The Foundation is very interested in seeing African chapters being established and so this was an important first step, says McKay.

The Foundation had two representatives from the Chapter Committee come out to SA to attend the kick-off workshop, which saw local Wikipedians coming together in Johannesburg to discuss the possibility of setting up a local chapter.

Give and take

Prabhala states: “There are large audiences of readers in SA and India (of people who have access to ICTs), but readership does not correspond to contribution. In other words, we consume but don't contribute.”

He adds that developing countries need to create content. This could be existing content that should be produced in home languages or new content about indigenous cultures - many of which are not 'fixed' in that they are oral heritages, he explains.

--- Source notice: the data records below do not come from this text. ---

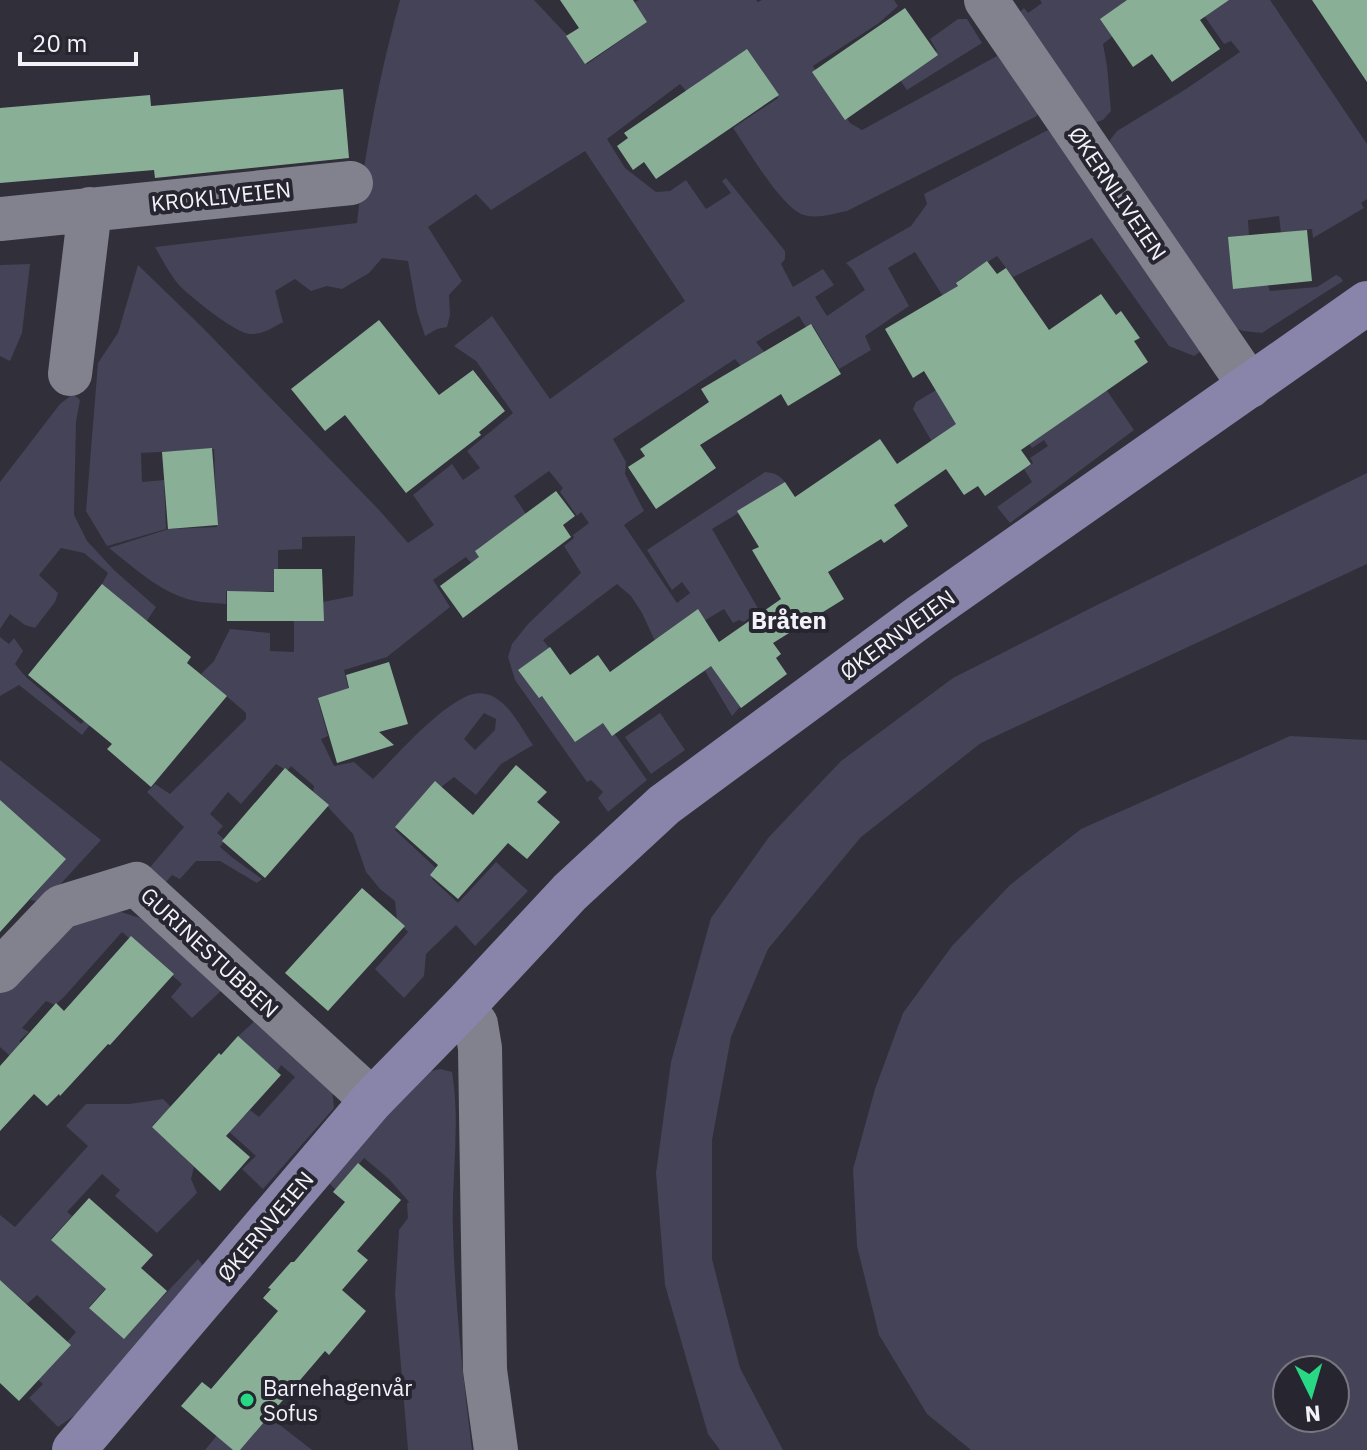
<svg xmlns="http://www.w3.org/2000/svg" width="1367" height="1450" font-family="'IBM Plex Sans',sans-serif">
<rect width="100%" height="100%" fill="#302f3a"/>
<path fill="#454357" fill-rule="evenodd" d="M400,0H534L567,35L587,64L647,22L634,3L639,0H756L758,2L762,0H894L898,6L879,23L813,66L850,123L862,130L997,56L1037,109V116L847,211C832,214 818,219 804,215C782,209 747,148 733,128L778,98L747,52L691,97L680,84L607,139L625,168L656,192L670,191L686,180L706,209L731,193L722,181L726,178L785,251V259L781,264L793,287L823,269L834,285L815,297L827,316L865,290L852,269L846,263L911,226L927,204L924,194L1048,130L1096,186L1203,350L1194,356L1169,346L1092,238L1013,277L997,256L959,280L955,296L970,339L915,252L888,268L909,306L865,336L871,350L839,369L813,326L807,329L799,316L756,342L765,353L750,377L735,359L613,439L626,462L625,474L644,511L624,525L677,603L690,593L682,582L672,590L647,550L765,472C774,473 781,475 786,484L712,529L759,610L744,622L739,620L733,623L724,609L692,628L740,707L732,716L705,671L691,679L655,641L642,613L631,596L617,584L543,640L605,720L647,780L608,812L598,798L603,792L591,780L587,782L515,680L508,657L512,644L528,624L581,573L564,546L574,538L573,535L589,523L581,512L577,516L560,492L563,488L549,471L514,496L526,514L477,549L481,557L471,563L466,557L433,580L450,607L387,657L344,670L349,691L318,700L328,736L321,739L334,766L354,762L373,779C398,754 434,712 465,697C475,692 485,692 494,697C511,706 522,729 533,745L501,764L476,795L454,777L440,788L436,785L395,830L439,871L432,879L458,903L496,862L528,891L475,946L456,925L426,954L424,976L404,998L375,969L408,932L397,920L395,901L380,889L366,872L353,834L313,791L314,786L291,766L287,771L276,764L241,804L228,792L210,814L223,826L217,833L225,840L220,847L233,858L262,879L257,883L220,861H196L180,879L172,875L161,888L142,877L184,827L147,792L155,784L170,794L246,719V713L201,674L214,661L230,629L270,633V651L294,652V620L323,602L353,596L355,536L302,537V549L278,550V591H226V604C218,603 209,603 201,602C165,597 137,570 109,548L169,529L217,527L214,449L141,453L142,482L164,480L166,529L107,546L86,511L98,363L118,333L138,265L203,328L380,511L408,543L434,525L413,495L452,464L463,480L480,468L467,451L513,413L476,361L454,346L492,316L550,399L685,301L585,151L491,210L476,194L428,227L462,281L449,295L450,315L447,327L437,329L425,336L417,311L408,261L382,258L369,273L342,289L327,286L311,291L295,279L275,291L283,322C272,328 262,335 249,334C234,332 189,296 178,284C169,273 162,259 155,247L357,223C365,148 380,73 400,0ZM484,713L496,719L495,730L475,750L464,739Z
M1040,0H1127L1101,19L1113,36L1103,44L1107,66L1111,111L1103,120L1091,124L1020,12L1024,8L1028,13L1042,3Z
M1193,0H1270L1367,144V199L1361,203L1364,208L1313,238L1312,229L1281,233L1279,216L1248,220L1249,235L1270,291L1317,287L1336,275L1340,277L1343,281L1262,333L1243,331L1230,326L1109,149L1110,140L1117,131L1186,89L1240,52L1231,41L1224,44Z
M958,19H967L982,43L907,90L897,76L937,51L930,39Z
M30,264L22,333L10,361L0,356V265Z
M995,355L1090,366L1134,430L1010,523L997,507L1032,482L1024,469L1033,463L1030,458L1048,446L1044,440L1032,448L1007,411L942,459L913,409L916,402Z
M73,394L80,400L76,422L74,515L87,541L114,570L156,607L146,622L101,586L108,573L84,553L61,548L39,575L58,593L55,602L35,628L25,625L10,614L0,629V482L60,404Z
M1367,473V564L981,743L861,837L768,949L731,1037L712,1140V1259L740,1368L783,1450H720L708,1434L665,1285L656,1173L671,1062L711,918L769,837L841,761L953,678L1093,607Z
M0,637L9,644L14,638L23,651L15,664L26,677L81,724L96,710L100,712L82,735L19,685L0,696Z
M660,713L685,750L651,774L625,737Z
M1290,736L1367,740V1450H971L927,1414L879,1335L857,1246L853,1169L875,1089L903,1013L952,946L1010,885L1081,829ZM1335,1370V1418H1287V1370Z
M0,760L101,840L44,902L30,900L65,859L20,818L0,803Z
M121,912L140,918L164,937L221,991L192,1018L171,997L182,984L122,932L64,997L55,1005L46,1001L22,1028L29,1032L19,1041L49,1065L29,1073L0,1047V990L58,932L93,914Z
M256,1020L332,1089L334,1108L263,1189L242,1169L256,1156L216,1120L184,1157L194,1167L191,1179L197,1193L157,1233L115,1196L120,1190L102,1174L67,1212L72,1216L51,1239L106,1288L89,1307L124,1338L198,1259L205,1268L88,1406L58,1427L29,1398L43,1384L36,1378L76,1332L37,1295L27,1304L0,1280V1215L15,1227L88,1146L66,1126L86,1104H129L163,1099L171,1107L152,1126L166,1140L185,1121L184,1119L212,1086L244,1116L250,1110L259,1117L295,1077L281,1065L276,1073L237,1037Z
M441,1069L452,1072C461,1125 451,1178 453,1231C455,1304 463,1377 472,1450H408L395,1294L399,1230L408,1218L407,1204L409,1202L389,1179L364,1158L337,1191L328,1182L426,1072Z
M267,1415L312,1450H205L218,1434Z"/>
<path fill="#8aaf97" d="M560,0H633L647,22L585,64L566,36L579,28Z
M1127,0H1229L1200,20L1220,49L1172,82L1152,54L1133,67L1100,19Z
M1312,0H1367V82Z
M905,8L938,55L845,120L812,72Z
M747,49L779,95L656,179L644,162L633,170L617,146L628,138L624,133Z
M343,89L349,158L155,178L154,170L0,183V108L150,95L151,106Z
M1307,230L1312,281L1233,289L1228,237Z
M987,261L997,274L1006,268L1049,330L1101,294L1116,315L1121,311L1140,338L1134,341L1148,362L1021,450L1031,464L985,496L978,486L964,495L946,469L894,505L908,526L884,543L881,539L828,572L844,599L773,643L781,654L776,658L787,674L741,708L711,666L612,736L603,723L575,742L542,696L539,698L518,670L550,647L570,675L598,655L610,672L698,609L719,642L781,599L752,550L759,547L737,511L785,482L795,497L880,439L897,464L956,424L924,371L913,378L885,329L958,286L956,283Z
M379,320L439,395L473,370L505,411L479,432L481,435L406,493L345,415L325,431L291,389Z
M811,324L841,374L788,406L781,394L700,445L716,468L656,509L628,467L645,456L640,449L709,402L701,389Z
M212,448L218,525L168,529L162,452Z
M556,491L575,516L563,525L571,537L463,618L440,586L479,557L475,551Z
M274,569H322L324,621H227V591L274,592Z
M102,584L191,657L187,663L227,696L151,787L107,749L112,744L28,675Z
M389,662L408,724L379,732L394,745L337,763L318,698L349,688L346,675Z
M516,765L547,792L537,802L560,822L527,859L508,843L458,899L430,875L438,865L395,827L435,781L473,815Z
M285,768L329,805L265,878L222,841Z
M0,800L66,859L0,932Z
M362,888L405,926L328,1011L285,973Z
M131,936L174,974L110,1045L108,1044L60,1096L59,1094L47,1106L34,1094L0,1131V1066L56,1003L64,1011Z
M238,1036L281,1075L226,1136L250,1157L220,1191L152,1127L219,1053L221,1055Z
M358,1163L401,1200L357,1251L368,1260L342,1290L366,1311L329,1355L325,1351L240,1450H233L181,1406L202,1382L211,1389L278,1311L263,1298L271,1289L268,1288L291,1262H294L345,1202L333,1192Z
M89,1198L153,1255L141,1268L167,1291L124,1339L89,1308L106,1289L51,1240Z
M0,1280L71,1345L19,1401L0,1383Z"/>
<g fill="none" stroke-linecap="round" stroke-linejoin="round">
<path stroke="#82818e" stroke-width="44" d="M986,0L1250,386
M0,219L351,183
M70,374L90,209
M0,971L61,907L136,884L372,1100
M463,1007L476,1024L480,1048L485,1370L496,1450"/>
<path stroke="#8984aa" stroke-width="44" d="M74,1450L372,1100L463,1007L570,892L664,805L922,615L1367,303"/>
</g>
<circle fill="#29d885" stroke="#262530" stroke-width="3" cx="247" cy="1400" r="8"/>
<g text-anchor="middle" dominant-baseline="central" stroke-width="8" stroke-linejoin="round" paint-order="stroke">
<g font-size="22" fill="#f3f2f9" stroke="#262530">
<text transform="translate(1118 193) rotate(56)">ØKERNLIVEIEN</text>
<text transform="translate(221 196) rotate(-6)">KROKLIVEIEN</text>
<text transform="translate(897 634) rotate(-36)">ØKERNVEIEN</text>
<text transform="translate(210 952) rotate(43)">GURINESTUBBEN</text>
<text transform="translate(265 1226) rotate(-50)">ØKERNVEIEN</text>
</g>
<g font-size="22" fill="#f3f2f9" stroke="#262530" text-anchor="start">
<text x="263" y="1387">Barnehagenvår<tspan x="263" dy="25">Sofus</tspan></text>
</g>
<g font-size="24" font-weight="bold" fill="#f3f2f9" stroke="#262530">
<text x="789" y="620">Bråten</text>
</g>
</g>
<g transform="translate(1311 1394) rotate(175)"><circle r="38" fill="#262530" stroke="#787780" stroke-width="2"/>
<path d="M0-6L14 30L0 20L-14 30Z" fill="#29d885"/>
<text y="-12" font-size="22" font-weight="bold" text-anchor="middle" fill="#f3f2f9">N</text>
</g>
<path d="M20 52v12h116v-12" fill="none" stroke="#f3f2f9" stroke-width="4"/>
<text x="32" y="52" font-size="24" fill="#f3f2f9" stroke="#262530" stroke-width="6" paint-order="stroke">20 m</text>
</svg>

“The Chapter set-up is being discussed by local Wikipedians and free culture people who wish to encourage local communities to not only use and gain knowledge, but also to contribute to this body of knowledge,” notes McKay.

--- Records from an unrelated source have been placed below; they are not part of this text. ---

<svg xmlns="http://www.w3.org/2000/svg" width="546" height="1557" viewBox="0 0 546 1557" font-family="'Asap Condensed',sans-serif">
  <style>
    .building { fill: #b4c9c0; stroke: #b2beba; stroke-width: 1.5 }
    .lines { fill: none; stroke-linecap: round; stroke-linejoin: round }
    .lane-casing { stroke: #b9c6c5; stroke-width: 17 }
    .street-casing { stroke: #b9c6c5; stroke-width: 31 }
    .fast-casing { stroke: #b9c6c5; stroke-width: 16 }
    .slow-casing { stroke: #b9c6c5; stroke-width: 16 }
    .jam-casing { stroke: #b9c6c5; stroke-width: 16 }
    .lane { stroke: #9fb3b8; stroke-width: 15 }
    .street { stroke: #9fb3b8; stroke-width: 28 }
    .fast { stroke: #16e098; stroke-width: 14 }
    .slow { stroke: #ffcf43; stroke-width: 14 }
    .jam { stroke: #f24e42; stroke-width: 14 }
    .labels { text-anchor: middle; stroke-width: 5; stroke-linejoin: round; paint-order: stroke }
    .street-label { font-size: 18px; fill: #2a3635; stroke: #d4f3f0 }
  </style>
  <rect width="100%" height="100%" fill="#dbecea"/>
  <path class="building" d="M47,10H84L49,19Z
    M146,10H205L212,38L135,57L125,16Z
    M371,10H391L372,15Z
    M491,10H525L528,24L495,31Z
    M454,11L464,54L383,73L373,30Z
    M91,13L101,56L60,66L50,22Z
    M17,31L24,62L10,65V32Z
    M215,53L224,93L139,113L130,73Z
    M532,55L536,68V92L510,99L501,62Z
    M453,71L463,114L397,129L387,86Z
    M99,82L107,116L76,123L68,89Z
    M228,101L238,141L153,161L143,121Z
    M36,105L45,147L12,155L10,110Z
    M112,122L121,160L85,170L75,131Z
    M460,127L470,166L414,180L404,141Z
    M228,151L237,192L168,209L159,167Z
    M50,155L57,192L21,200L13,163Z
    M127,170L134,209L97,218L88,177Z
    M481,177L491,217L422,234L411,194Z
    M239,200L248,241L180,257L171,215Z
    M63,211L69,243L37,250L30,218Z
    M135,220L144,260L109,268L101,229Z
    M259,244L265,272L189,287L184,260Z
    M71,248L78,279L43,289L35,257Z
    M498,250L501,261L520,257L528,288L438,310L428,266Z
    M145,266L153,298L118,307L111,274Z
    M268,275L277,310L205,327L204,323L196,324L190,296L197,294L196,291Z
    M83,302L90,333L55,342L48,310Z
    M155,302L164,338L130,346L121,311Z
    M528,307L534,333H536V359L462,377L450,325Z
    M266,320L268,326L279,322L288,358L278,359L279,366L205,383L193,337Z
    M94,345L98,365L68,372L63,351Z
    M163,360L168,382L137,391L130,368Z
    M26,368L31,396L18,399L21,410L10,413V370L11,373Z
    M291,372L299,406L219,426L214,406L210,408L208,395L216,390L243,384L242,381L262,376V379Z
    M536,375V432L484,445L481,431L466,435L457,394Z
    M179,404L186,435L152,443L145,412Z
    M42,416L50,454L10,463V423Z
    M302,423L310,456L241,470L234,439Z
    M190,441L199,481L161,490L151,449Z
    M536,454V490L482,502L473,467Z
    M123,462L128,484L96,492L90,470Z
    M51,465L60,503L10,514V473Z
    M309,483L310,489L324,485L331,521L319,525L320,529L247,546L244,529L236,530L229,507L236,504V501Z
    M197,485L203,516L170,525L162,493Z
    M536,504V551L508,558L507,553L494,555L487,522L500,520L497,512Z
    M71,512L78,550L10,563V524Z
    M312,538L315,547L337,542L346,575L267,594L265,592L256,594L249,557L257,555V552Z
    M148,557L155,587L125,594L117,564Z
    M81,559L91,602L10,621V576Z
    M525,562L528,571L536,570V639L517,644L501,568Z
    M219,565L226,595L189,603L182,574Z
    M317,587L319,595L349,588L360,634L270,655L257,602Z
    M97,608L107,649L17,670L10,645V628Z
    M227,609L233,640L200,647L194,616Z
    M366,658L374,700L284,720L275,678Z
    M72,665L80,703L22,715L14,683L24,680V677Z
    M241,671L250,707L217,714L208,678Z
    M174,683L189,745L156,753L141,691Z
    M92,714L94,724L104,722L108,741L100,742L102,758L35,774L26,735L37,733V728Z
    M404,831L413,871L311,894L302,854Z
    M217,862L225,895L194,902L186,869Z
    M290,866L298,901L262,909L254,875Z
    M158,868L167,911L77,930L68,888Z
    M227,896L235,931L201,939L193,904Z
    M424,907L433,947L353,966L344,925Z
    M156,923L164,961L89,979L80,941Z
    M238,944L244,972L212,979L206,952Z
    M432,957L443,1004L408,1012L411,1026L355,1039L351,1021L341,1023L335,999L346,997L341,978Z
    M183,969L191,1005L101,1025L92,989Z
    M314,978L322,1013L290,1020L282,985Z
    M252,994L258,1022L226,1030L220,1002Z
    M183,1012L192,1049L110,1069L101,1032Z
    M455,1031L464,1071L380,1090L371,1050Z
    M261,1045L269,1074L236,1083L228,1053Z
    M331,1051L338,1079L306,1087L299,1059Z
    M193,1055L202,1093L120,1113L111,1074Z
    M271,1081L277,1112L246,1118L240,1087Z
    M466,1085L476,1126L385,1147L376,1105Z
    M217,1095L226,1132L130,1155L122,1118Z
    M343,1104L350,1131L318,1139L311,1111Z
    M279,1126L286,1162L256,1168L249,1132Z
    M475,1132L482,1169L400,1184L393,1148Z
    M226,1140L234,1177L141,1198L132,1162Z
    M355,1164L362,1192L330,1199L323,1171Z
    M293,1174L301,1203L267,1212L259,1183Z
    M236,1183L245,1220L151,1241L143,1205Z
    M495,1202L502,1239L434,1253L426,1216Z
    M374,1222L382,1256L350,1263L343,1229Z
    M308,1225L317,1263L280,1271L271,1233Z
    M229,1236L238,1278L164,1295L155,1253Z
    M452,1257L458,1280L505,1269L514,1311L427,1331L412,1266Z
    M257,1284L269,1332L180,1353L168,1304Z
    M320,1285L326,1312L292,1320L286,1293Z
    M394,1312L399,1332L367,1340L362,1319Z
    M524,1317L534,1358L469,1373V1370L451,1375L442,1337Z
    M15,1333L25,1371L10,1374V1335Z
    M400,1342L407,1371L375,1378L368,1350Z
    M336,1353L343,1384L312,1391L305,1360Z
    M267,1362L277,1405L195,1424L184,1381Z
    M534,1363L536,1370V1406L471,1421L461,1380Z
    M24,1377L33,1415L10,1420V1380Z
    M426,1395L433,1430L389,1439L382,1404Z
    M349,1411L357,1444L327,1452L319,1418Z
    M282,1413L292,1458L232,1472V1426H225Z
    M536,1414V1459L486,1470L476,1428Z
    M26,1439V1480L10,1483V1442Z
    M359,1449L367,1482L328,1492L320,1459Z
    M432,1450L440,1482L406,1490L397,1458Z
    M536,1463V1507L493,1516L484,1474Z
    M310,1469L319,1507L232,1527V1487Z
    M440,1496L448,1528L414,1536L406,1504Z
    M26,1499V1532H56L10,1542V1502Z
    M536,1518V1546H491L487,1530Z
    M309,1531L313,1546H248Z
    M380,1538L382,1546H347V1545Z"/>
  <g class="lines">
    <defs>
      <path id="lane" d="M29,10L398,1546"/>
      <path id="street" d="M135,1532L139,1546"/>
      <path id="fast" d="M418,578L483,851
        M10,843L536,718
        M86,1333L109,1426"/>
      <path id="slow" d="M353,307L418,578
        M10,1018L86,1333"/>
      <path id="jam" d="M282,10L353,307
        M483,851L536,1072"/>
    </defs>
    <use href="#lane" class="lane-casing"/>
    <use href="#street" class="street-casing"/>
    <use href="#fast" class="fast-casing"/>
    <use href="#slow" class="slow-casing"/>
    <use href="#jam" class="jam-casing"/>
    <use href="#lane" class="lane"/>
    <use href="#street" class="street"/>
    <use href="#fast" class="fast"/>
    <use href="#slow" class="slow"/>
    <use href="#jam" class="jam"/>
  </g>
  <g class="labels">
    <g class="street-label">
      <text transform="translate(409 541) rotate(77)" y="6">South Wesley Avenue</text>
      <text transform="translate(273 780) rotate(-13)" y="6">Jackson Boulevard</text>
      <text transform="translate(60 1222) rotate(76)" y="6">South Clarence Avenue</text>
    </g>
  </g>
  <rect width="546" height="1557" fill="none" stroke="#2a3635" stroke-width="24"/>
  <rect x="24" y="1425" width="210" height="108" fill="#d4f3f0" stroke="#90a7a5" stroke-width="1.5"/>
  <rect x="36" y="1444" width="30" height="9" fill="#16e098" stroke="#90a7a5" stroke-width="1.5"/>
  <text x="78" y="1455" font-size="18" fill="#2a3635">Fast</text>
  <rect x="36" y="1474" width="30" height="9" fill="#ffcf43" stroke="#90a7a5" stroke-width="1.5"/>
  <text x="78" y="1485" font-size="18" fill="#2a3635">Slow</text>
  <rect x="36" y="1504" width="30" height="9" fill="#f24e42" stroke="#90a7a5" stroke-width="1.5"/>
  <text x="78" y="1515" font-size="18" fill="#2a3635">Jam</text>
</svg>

She says the benefits of a South African Chapter “would be to make official the commitment of local actors to start or support local initiatives within the Wikimedia projects, such as Wikipedia”.

This could include creating local knowledge, contributing to these projects in local languages, and training and outreach programmes teaching learners how to contribute to the projects and use them as resources, McKay explains.

“It could also involve showing corporates and the private sector how these initiatives can be useful; or even looking at finding a solution to delivering Wikimedia projects content to communities on mobile.”

Believe it or not

One of the hindrances to the growth and credibility of Wikipedia is that not many people trust what they read on the Internet.

Universities in SA, such as the University of the Witwatersrand and the University of KwaZulu-Natal (UKZN) do not accept information sourced via Wikipedia in their academic essays and research papers. Some tutors at UKZN, who wished not to be named, say they give their students zero for essays containing Wikipedia references.

Prabhala says recent research showed Wikipedia to be more accurate than the Encyclopaedia Britannica. "People trust the content of Encyclopaedia Britannica because it's in books and written by old people."

“This needs to change, and we seek to change that perception.”

Wikipedia has over 500 000 articles and represents one of the largest encyclopaedic publications available.

The Foundation says the SA chapter might go live early next year. Final deadlines are dependent on having completed the necessary processes, such as having the organisation's bylaws agreed by the Foundation, and then getting the legal vehicle set up and registered in SA.